Search code examples
pythonxmlxml-parsingelementtreexml.etree

Why my xml chancing when i use write method in xml.etree Python Library?


I am trying to edit a xml file. I am using the xml.etree library.

My xml

<ext:UBLExtensions>
    <ext:UBLExtension>
        <ext:ExtensionContent>
        </ext:ExtensionContent>
    </ext:UBLExtension>
</ext:UBLExtensions>

my python code

import xml.etree.ElementTree as gfg

tree = gfg.parse('file_name.xml')
root = tree.getroot()
tree.write("file_name.xml")

i haven't change anything but my xml become this.

<ns1:UBLExtensions>
    <ns1:UBLExtension>
        <ns1:ExtensionContent>
        </ns1:ExtensionContent>
    </ns1:UBLExtension>
</ns1:UBLExtensions>

why my header is change ? How can i avoid this ?


Solution

  • The two documents you've posted are identical, as long as the namespace prefix maps to the same namespace. When you have something like this:

    <document xmlns:doc="http://example.com/document/v1.0">
      <doc:title>An example</title>
    </document>
    

    Then that <doc:title> element means <title> in the http://example.com/document/v1.0` namespace". When you parse the document, your XML parser doesn't particularly care about the prefix, and it will generate a new prefix when writing out the document...

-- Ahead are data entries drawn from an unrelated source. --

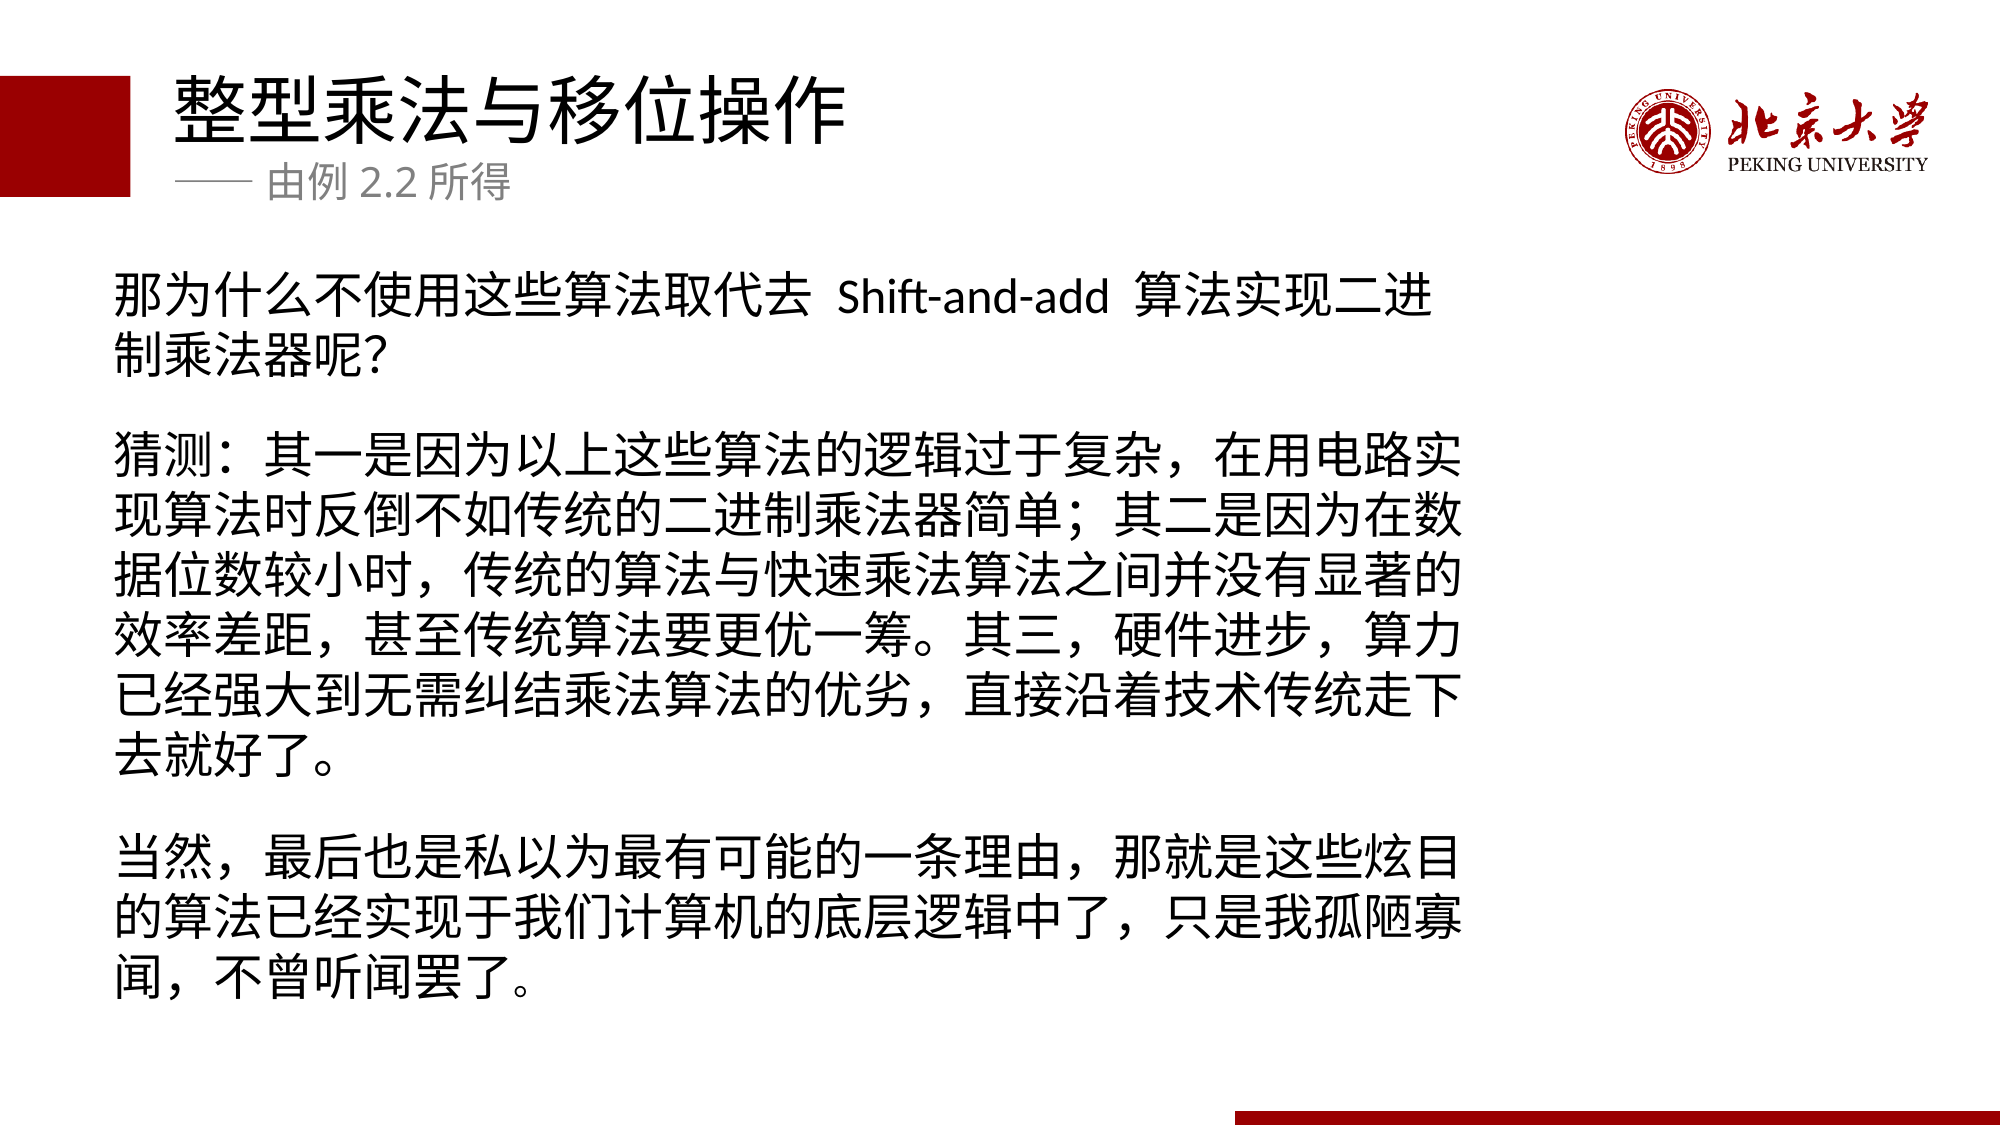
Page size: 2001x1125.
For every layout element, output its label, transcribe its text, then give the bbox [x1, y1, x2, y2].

picture [1625, 89, 1928, 174]
text_box 猜测：其一是因为以上这些算法的逻辑过于复杂，在用电路实现算法时反倒不如传统的二进制乘法器简单；其二是因为在数据位数较小时，传统的算法与快速乘法算法之间并没有显著的效率差距，甚至传统算法要更优一筹。其三，硬件进步，算力已经强大到无需纠结乘法算法的优劣，直接沿着技术传统走下去就好了。 [98, 415, 1498, 791]
text_box [1234, 1110, 2000, 1125]
text_box 那为什么不使用这些算法取代去 Shift-and-add 算法实现二进制乘法器呢？ [98, 256, 1498, 391]
text_box [0, 75, 131, 198]
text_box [157, 55, 995, 214]
text_box 当然，最后也是私以为最有可能的一条理由，那就是这些炫目的算法已经实现于我们计算机的底层逻辑中了，只是我孤陋寡闻，不曾听闻罢了。 [98, 817, 1498, 1013]
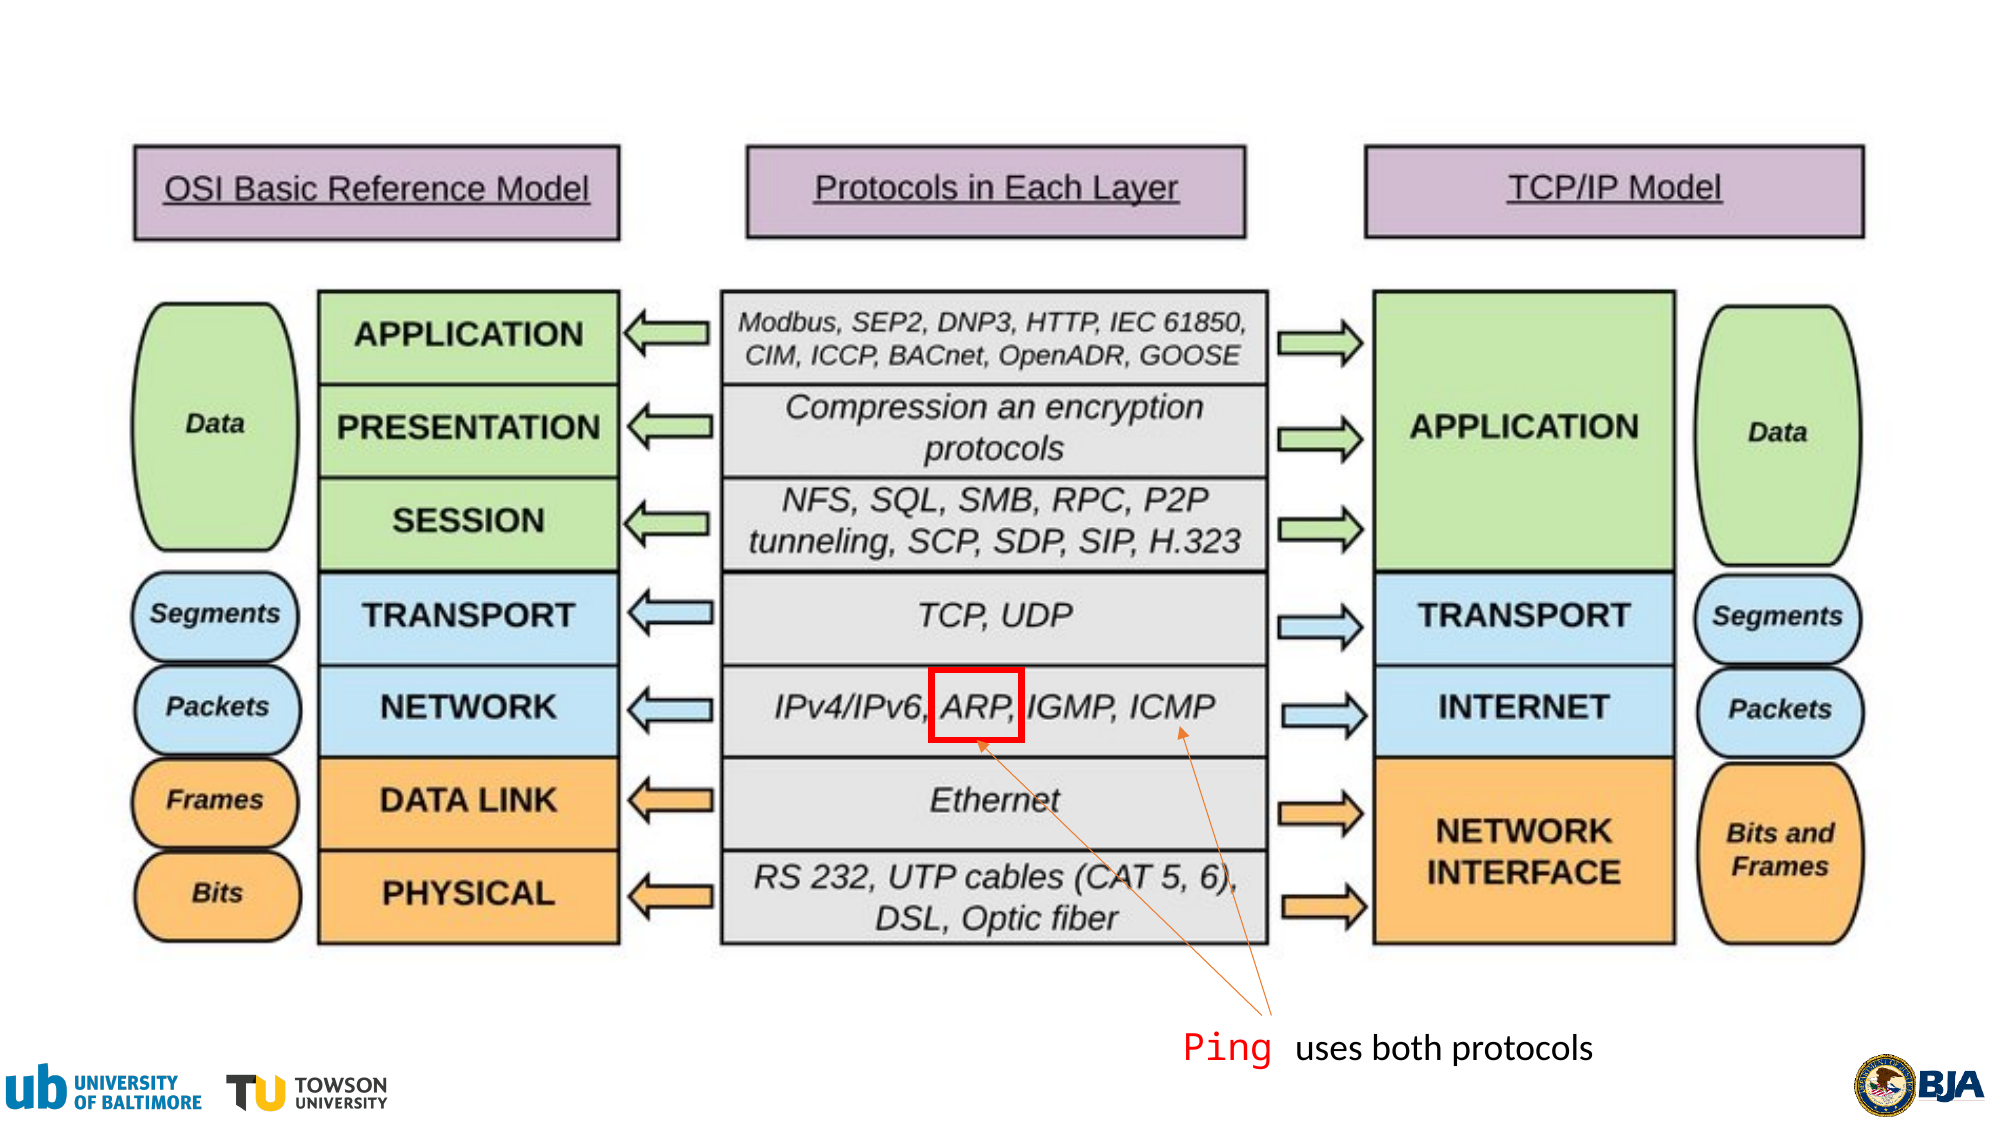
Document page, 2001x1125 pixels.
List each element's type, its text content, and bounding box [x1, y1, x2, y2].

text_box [1179, 726, 1272, 1016]
picture [0, 1031, 407, 1125]
picture [105, 117, 1895, 973]
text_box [976, 739, 1262, 1016]
picture [1854, 1054, 1986, 1117]
text_box Ping uses both protocols [1167, 1015, 1794, 1076]
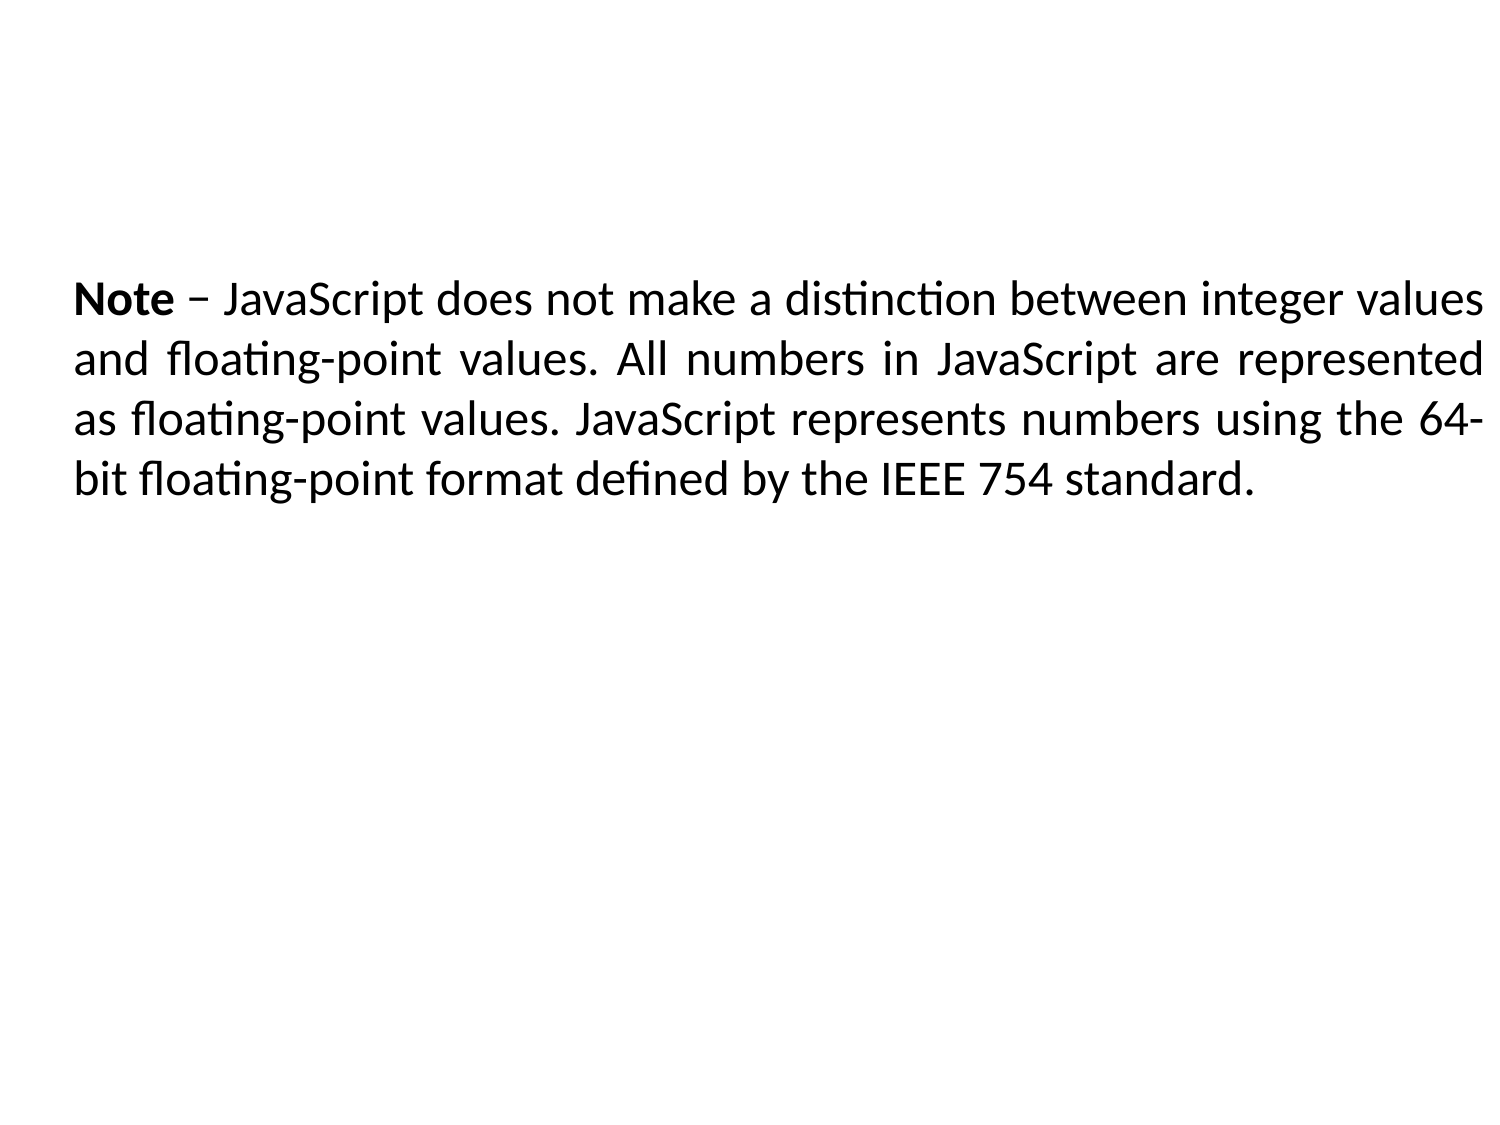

    ...unless you configure an explicit prefix mapping, which we can do with the register_namespace method. For example:

    import xml.etree.ElementTree as etree
    
    etree.register_namespace("ext", "http://example.com/extensions")
    
    tree = etree.parse("data.xml")
    tree.write("out.xml")
    

    If data.xml contains:

    <example xmlns:ext="http://example.com/extensions">
      <ext:UBLExtensions>
        <ext:UBLExtension>
          <ext:ExtensionContent>
          </ext:ExtensionContent>
        </ext:UBLExtension>
      </ext:UBLExtensions>
    </example>
    

    Then the above code will output:

    <example xmlns:ext="http://example.com/extensions">
      <ext:UBLExtensions>
        <ext:UBLExtension>
          <ext:ExtensionContent>
          </ext:ExtensionContent>
        </ext:UBLExtension>
      </ext:UBLExtensions>
    </example>
    

    Without the call to etree.register_namespace; the output looks like:

    <example xmlns:ns0="http://example.com/extensions">
      <ns0:UBLExtensions>
        <ns0:UBLExtension>
          <ns0:ExtensionContent>
          </ns0:ExtensionContent>
        </ns0:UBLExtension>
      </ns0:UBLExtensions>
    </example>
    

    It's the same document, and the elements are all still in the same namespace; we're just using a different prefix as the short name of the namespace.